Your answer must be the exact lines below, starting with the line with "- lamp [225,95,259,202]" and going on through the line with "- desk organizer [169,220,216,248]", both included, with no pictures.

Provided records:
/---
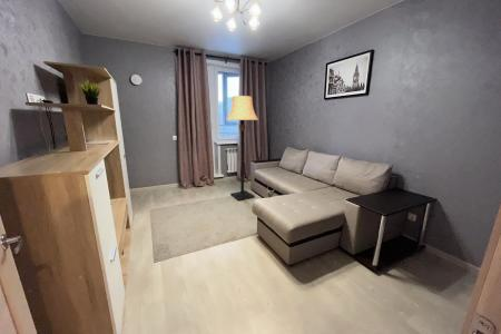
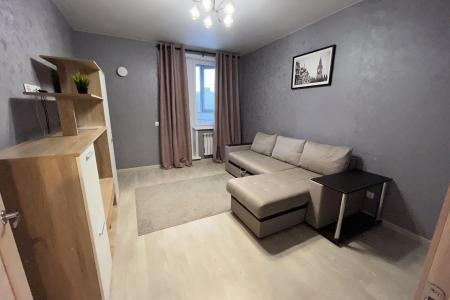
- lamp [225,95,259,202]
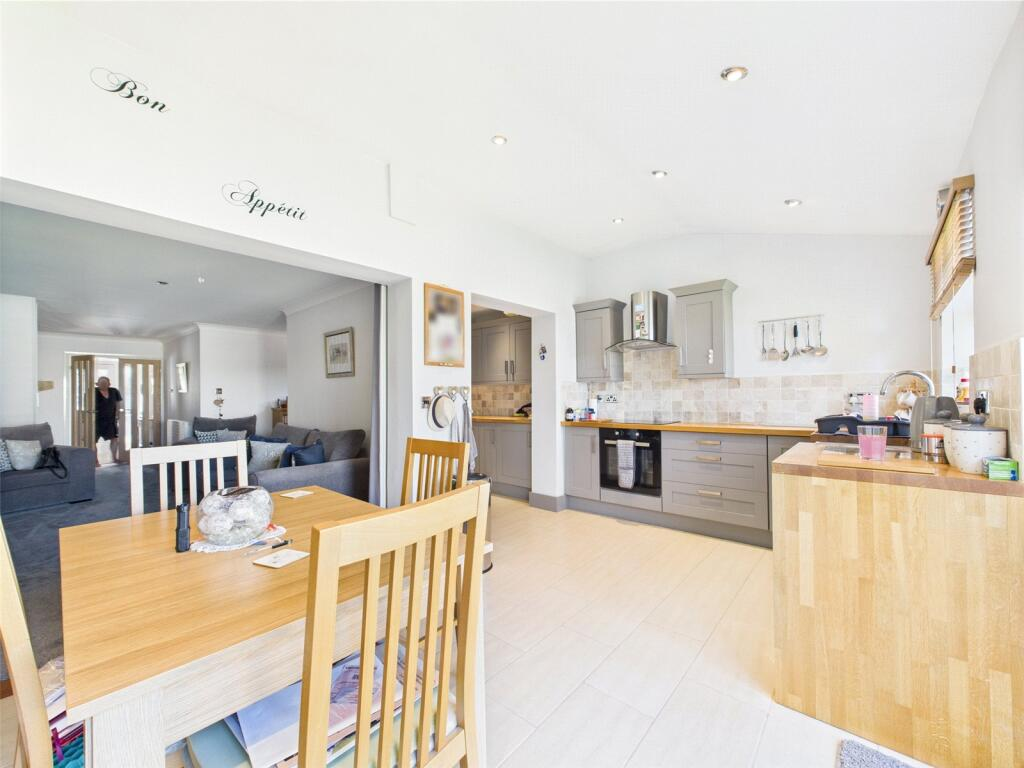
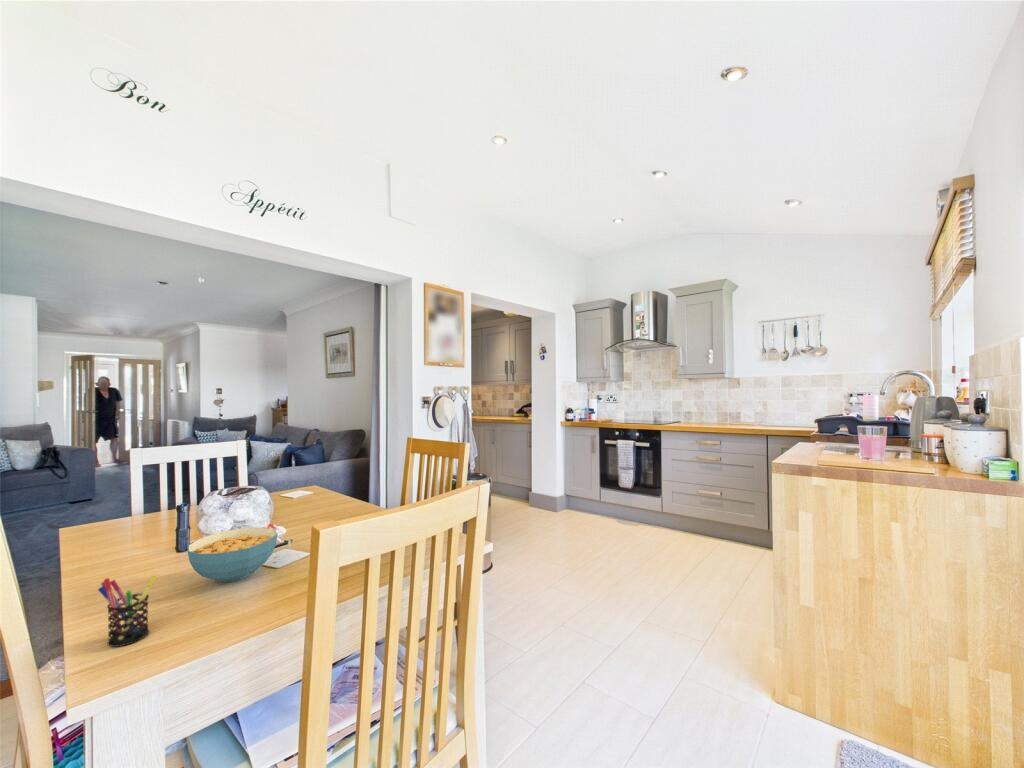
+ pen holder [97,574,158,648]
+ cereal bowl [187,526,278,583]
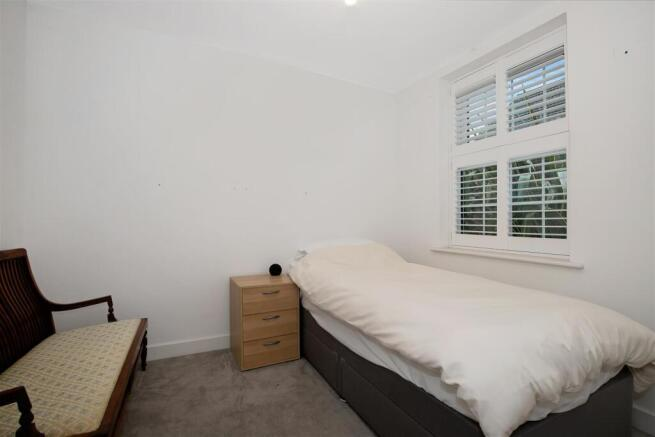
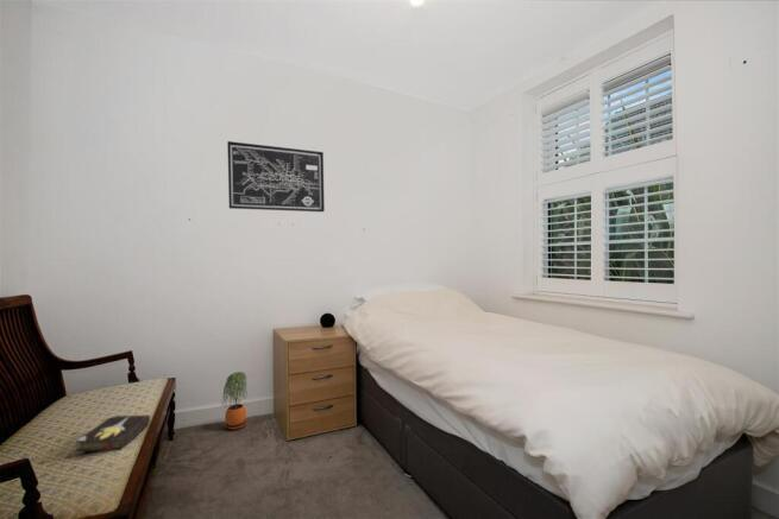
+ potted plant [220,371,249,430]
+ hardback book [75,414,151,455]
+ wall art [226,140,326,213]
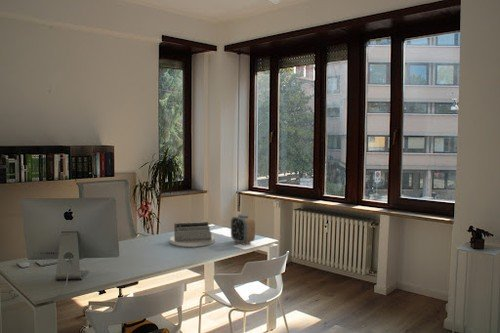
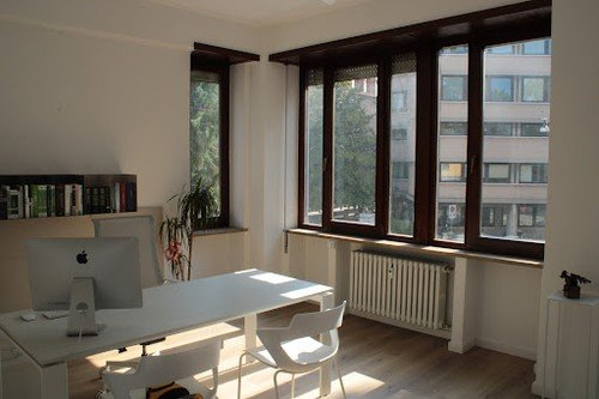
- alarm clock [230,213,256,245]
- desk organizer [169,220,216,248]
\---
/---
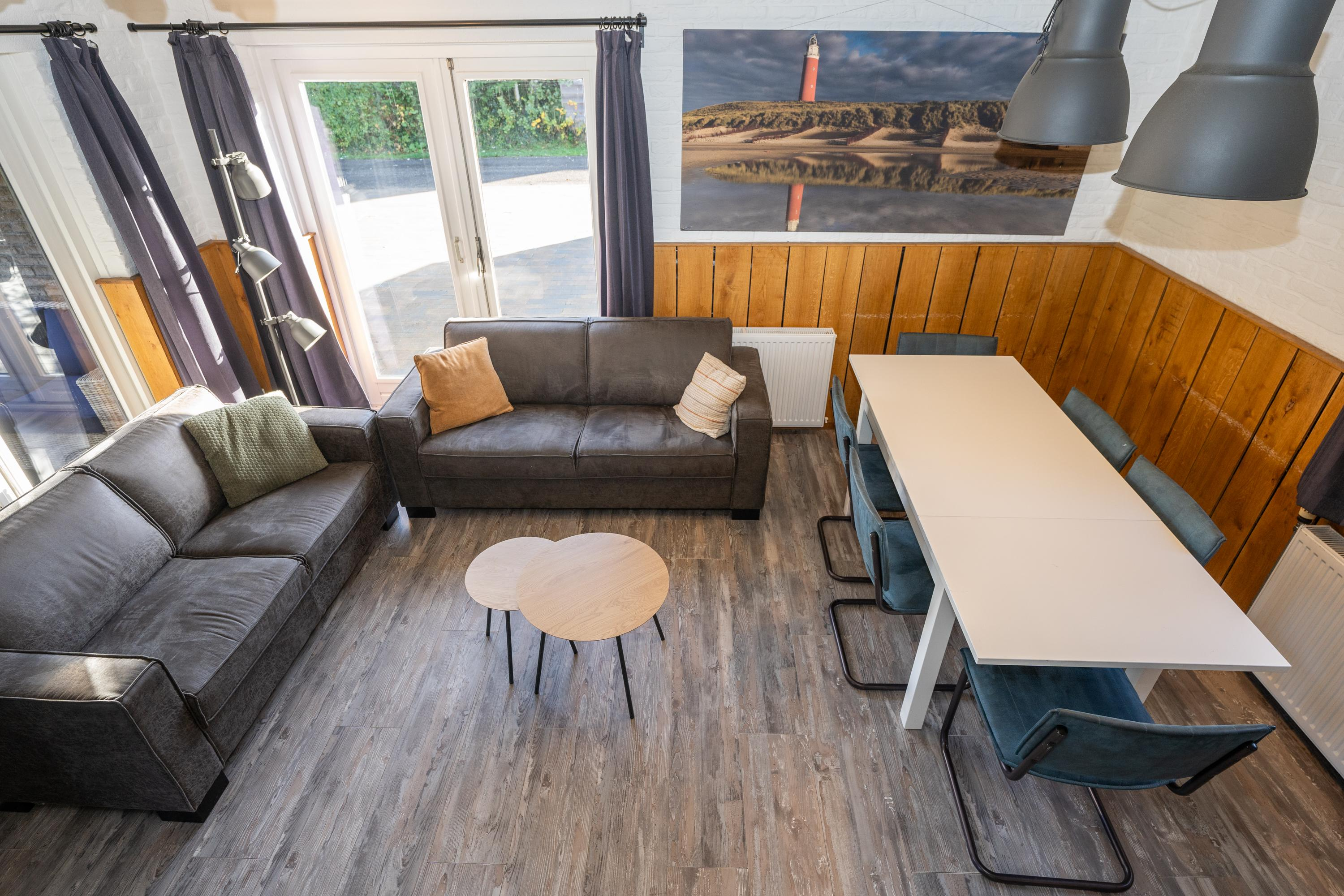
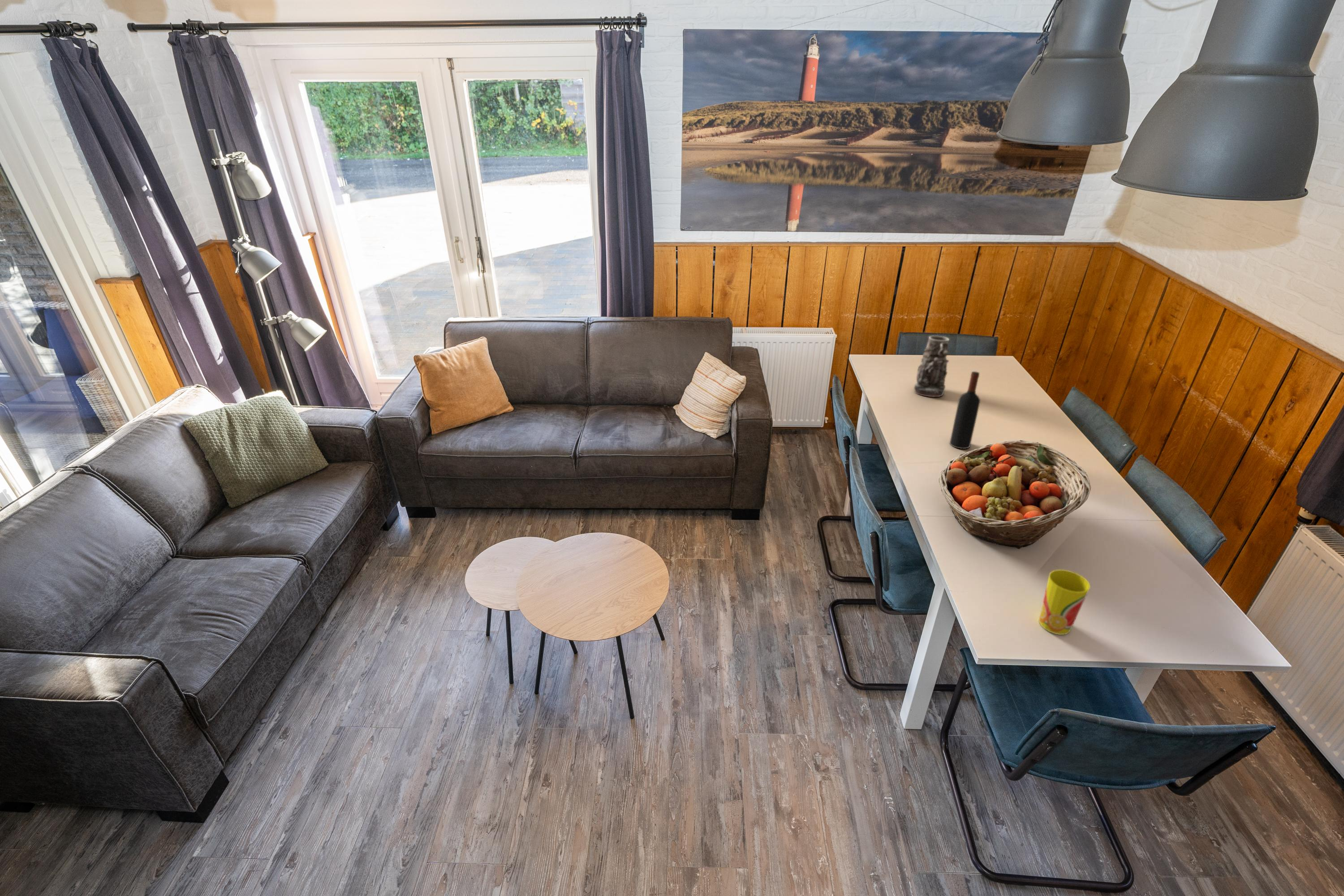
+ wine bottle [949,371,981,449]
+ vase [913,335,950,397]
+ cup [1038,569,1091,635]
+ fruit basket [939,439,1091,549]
\---
Response box:
- lamp [225,95,259,202]
+ pen holder [97,574,158,648]
+ cereal bowl [187,526,278,583]
+ potted plant [220,371,249,430]
+ hardback book [75,414,151,455]
+ wall art [226,140,326,213]
- alarm clock [230,213,256,245]
- desk organizer [169,220,216,248]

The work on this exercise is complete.